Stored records
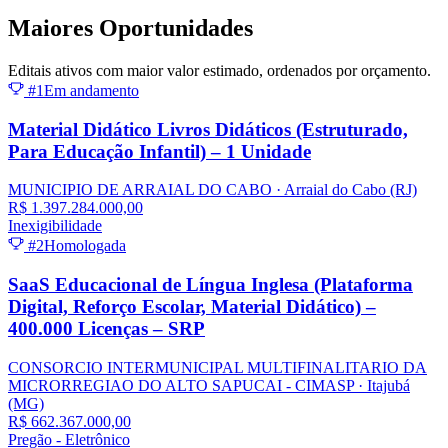
Maiores
Oportunidades
Editais ativos com maior valor estimado, ordenados por orçamento.
#1
Em andamento
Material Didático Livros Didáticos (Estruturado,
Para Educação Infantil) – 1 Unidade
MUNICIPIO DE ARRAIAL DO CABO
· Arraial do Cabo
(RJ)
R$ 1.397.284.000,00
Inexigibilidade
#2
Homologada
SaaS Educacional de Língua Inglesa (Plataforma
Digital, Reforço Escolar, Material Didático) –
400.000 Licenças – SRP
CONSORCIO INTERMUNICIPAL MULTIFINALITARIO DA
MICRORREGIAO DO ALTO SAPUCAI - CIMASP
· Itajubá
(MG)
R$ 662.367.000,00
Pregão - Eletrônico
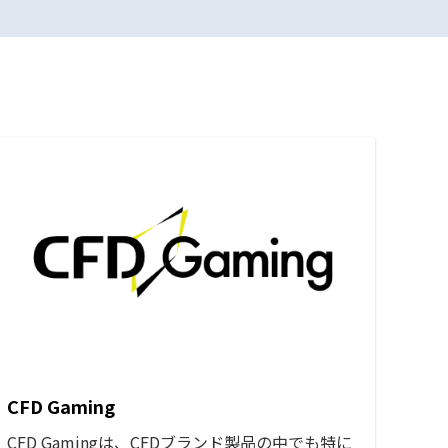
CFD Gaming
CFD Gamingは、CFDブランド製品の中でも特に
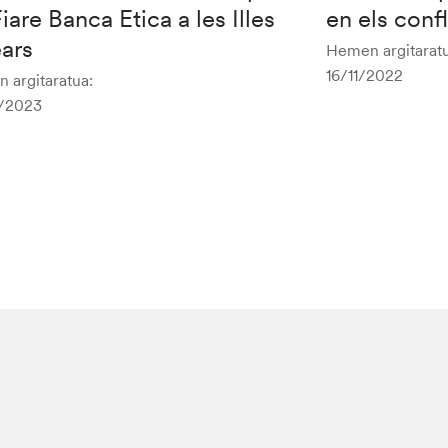
iare Banca Etica a les Illes
en els conf
ars
Hemen argitaratu
16/11/2022
 argitaratua:
/2023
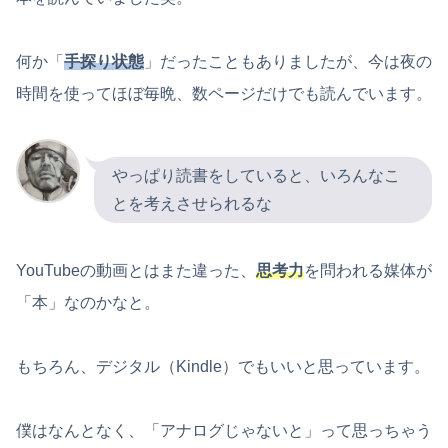
何か「
手探り状態
」だったこともありましたが、今は夜の
時間を使ってほぼ毎晩、数ページだけでも読んでいます。
やっぱり読書をしていると、いろんなこ
とを考えさせられるな
YouTubeの動画とはまた違った、
思考力
を問われる媒体が
「本」なのかなと。
もちろん、デジタル（Kindle）でもいいと思っています。
僕はなんとなく、「アナログじゃないと」って思っちゃう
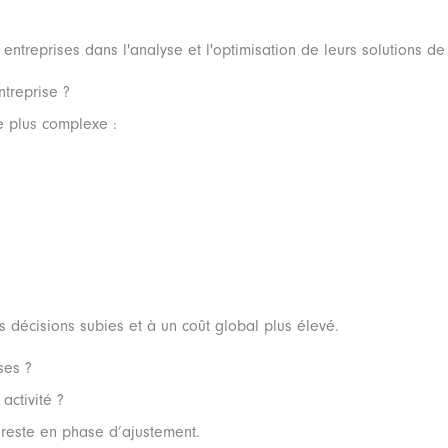
ntreprises dans l'analyse et l'optimisation de leurs solutions d
ntreprise ?
te plus complexe :
s décisions subies et à un coût global plus élevé.
ses ?
activité ?
 reste en phase d’ajustement.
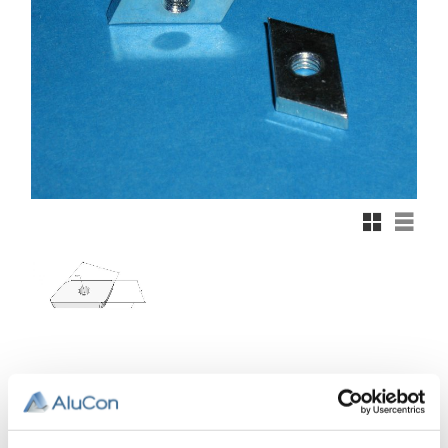
Rutnätsvy
Listvy
7,79
KR
Antal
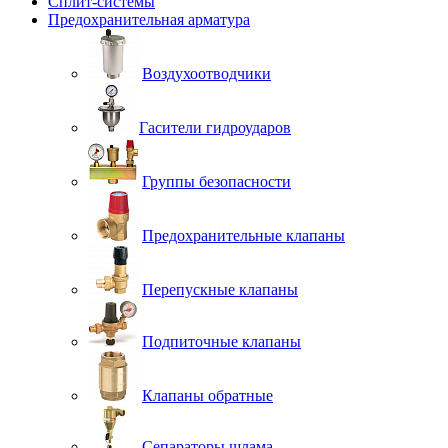
Сплит-системы
Предохранительная арматура
Воздухоотводчики
Гасители гидроударов
Группы безопасности
Предохранительные клапаны
Перепускные клапаны
Подпиточные клапаны
Клапаны обратные
Сепараторы шлама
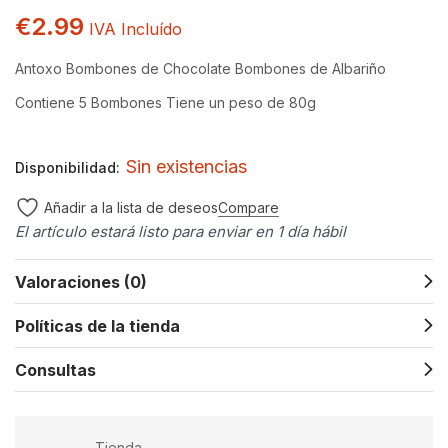
€
2.99
IVA Incluído
Antoxo
Bombones de Chocolate
Bombones de Albariño
Contiene 5 Bombones
Tiene un peso de 80g
Sin existencias
Disponibilidad:
Compare
Añadir a la lista de deseos
El artículo estará listo para enviar en 1 día hábil
Valoraciones (0)
Políticas de la tienda
Consultas
Tienda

- WORK REQUEST -
The lines to return are those in the records above that hold the word "Material".

- EXERCISE ANSWER -
Material Didático Livros Didáticos (Estruturado,
Digital, Reforço Escolar, Material Didático) –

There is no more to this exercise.